20. The device according to claim 15, wherein the processing unit is further arranged to store the encoded sub-blocks in a plurality of buffers.

21. The device according to claim 20, wherein the processing unit is further arranged to:

store the encoded sub-blocks in at least one full burst size buffer and at least one residual buffer, wherein the at least one full burst size buffer is of a predetermined size and the at least one residual buffer comprises those parts of the encoded sub-blocks which are not in the at least one full burst size buffer.

22. The device according to claim 21, wherein the at least one full burst size buffer and the at least one residual buffer are located in a first memory.

23. The device according to claim 22, further comprising a second memory, wherein the processing unit is arranged to send a contents of the full burst size buffer to a second memory.

24. The device according to claim 23, wherein the predetermined size of the at least one full burst size buffer is determined by a bandwidth of the second memory.

25. The device according to claim 21, wherein the processing unit is arranged to combine the contents of a residual buffer with further encoded sub-blocks in order to fill the full burst size buffer.

26. The device according to claim 21, wherein a full burst size buffer contains all or parts of a plurality of encoded sub-blocks.

27. The device according to claim 15, wherein the marker matrix comprises a memory address of the starting position of each encoded sub-block, in bit resolution.

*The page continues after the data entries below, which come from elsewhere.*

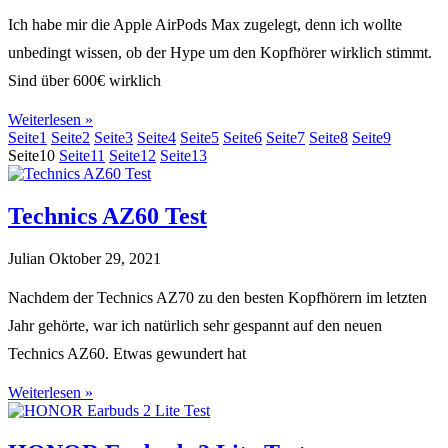
Ich habe mir die Apple AirPods Max zugelegt, denn ich wollte
unbedingt wissen, ob der Hype um den Kopfhörer wirklich stimmt.
Sind über 600€ wirklich
Weiterlesen »
Seite
1
Seite
2
Seite
3
Seite
4
Seite
5
Seite
6
Seite
7
Seite
8
Seite
9
Seite
10
Seite
11
Seite
12
Seite
13
Technics AZ60 Test
Julian
Oktober 29, 2021
Nachdem der Technics AZ70 zu den besten Kopfhörern im letzten
Jahr gehörte, war ich natürlich sehr gespannt auf den neuen
Technics AZ60. Etwas gewundert hat
Weiterlesen »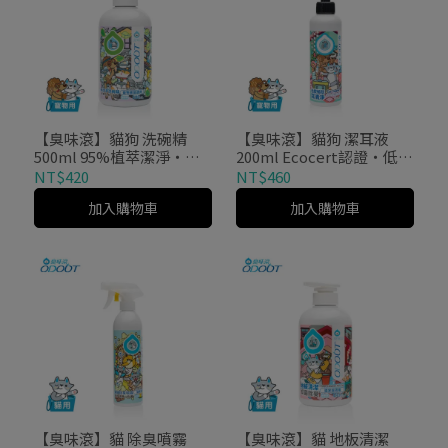
【臭味滾】貓狗 洗碗精
【臭味滾】貓狗 潔耳液
500ml 95%植萃潔淨・法
200ml Ecocert認證・低敏
國Ecocert認證
溫和
NT$420
NT$460
加入購物車
加入購物車
【臭味滾】貓 除臭噴霧
【臭味滾】貓 地板清潔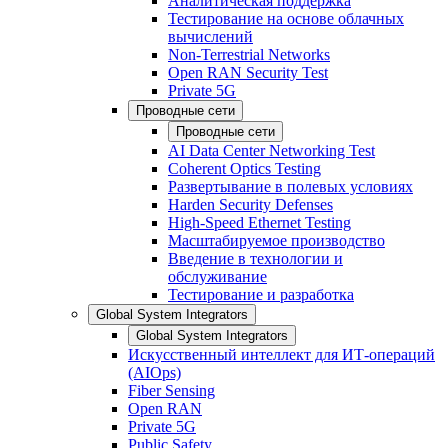
Аналитическая поддержка
Тестирование на основе облачных
вычислений
Non-Terrestrial Networks
Open RAN Security Test
Private 5G
Проводные сети
Проводные сети
AI Data Center Networking Test
Coherent Optics Testing
Развертывание в полевых условиях
Harden Security Defenses
High-Speed Ethernet Testing
Масштабируемое производство
Введение в технологии и
обслуживание
Тестирование и разработка
Global System Integrators
Global System Integrators
Искусственный интеллект для ИТ-операций
(AIOps)
Fiber Sensing
Open RAN
Private 5G
Public Safety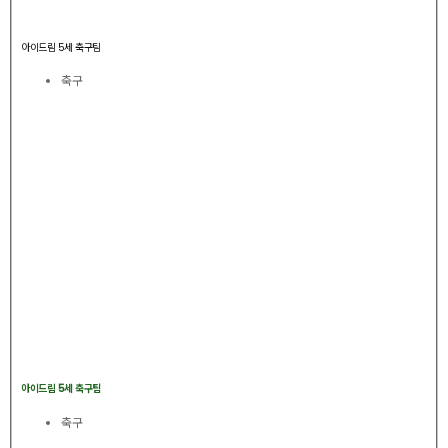
아이드림 5세 축구팀
축구
아이드림 5세 축구팀
축구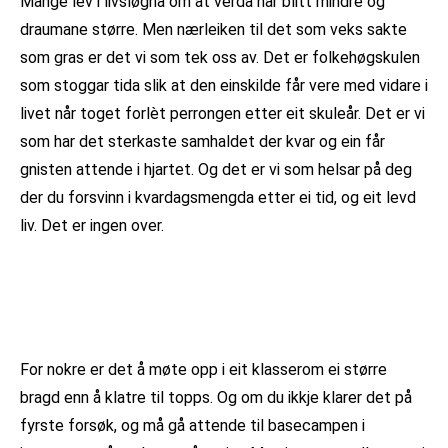
Mange lev i livsløgna om at verda har blitt mindre og
draumane større. Men nærleiken til det som veks sakte
som gras er det vi som tek oss av. Det er folkehøgskulen
som stoggar tida slik at den einskilde får vere med vidare i
livet når toget forlèt perrongen etter eit skuleår. Det er vi
som har det sterkaste samhaldet der kvar og ein får
gnisten attende i hjartet. Og det er vi som helsar på deg
der du forsvinn i kvardagsmengda etter ei tid, og eit levd
liv. Det er ingen over.
For nokre er det å møte opp i eit klasserom ei større
bragd enn å klatre til topps. Og om du ikkje klarer det på
fyrste forsøk, og må gå attende til basecampen i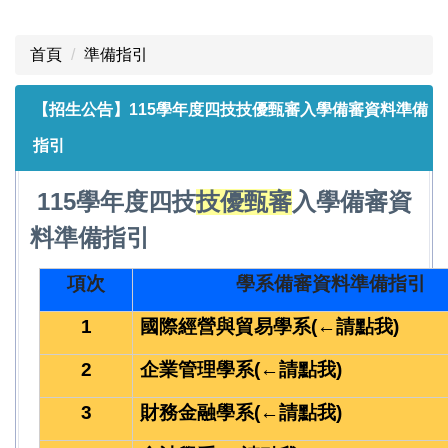
首頁
準備指引
【招生公告】115學年度四技技優甄審入學備審資料準備
指引
115
學年度
四技
技優甄審
入學備審資
料準備指引
項次
學系備審資料準備指引
1
國際經營與貿易學系
(←請點我)
2
企業管理學系
(←請點我)
3
財務金融學系
(←請點我)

28. A device for decoding an image encoded by the device of claim 15, the device comprising a processing unit and at least a first memory, the processing unit being arranged to:

identify at least a part of the image to be decoded;

consult the marker matrix to determine the position of the encoded sub-blocks which comprise the part of the image to be decoded;

retrieve the encoded sub-blocks which comprise the part of the image to be decoded from a memory; and

decode the encoded sub-blocks.

29. A device according to claim 15, the device comprising a first memory external to the processing unit and a second memory internal to the processing unit.

30. An article comprising a computer readable storage medium having instructions stored thereon that, when executed by a computing platform, operate to carry out the method of claim 1.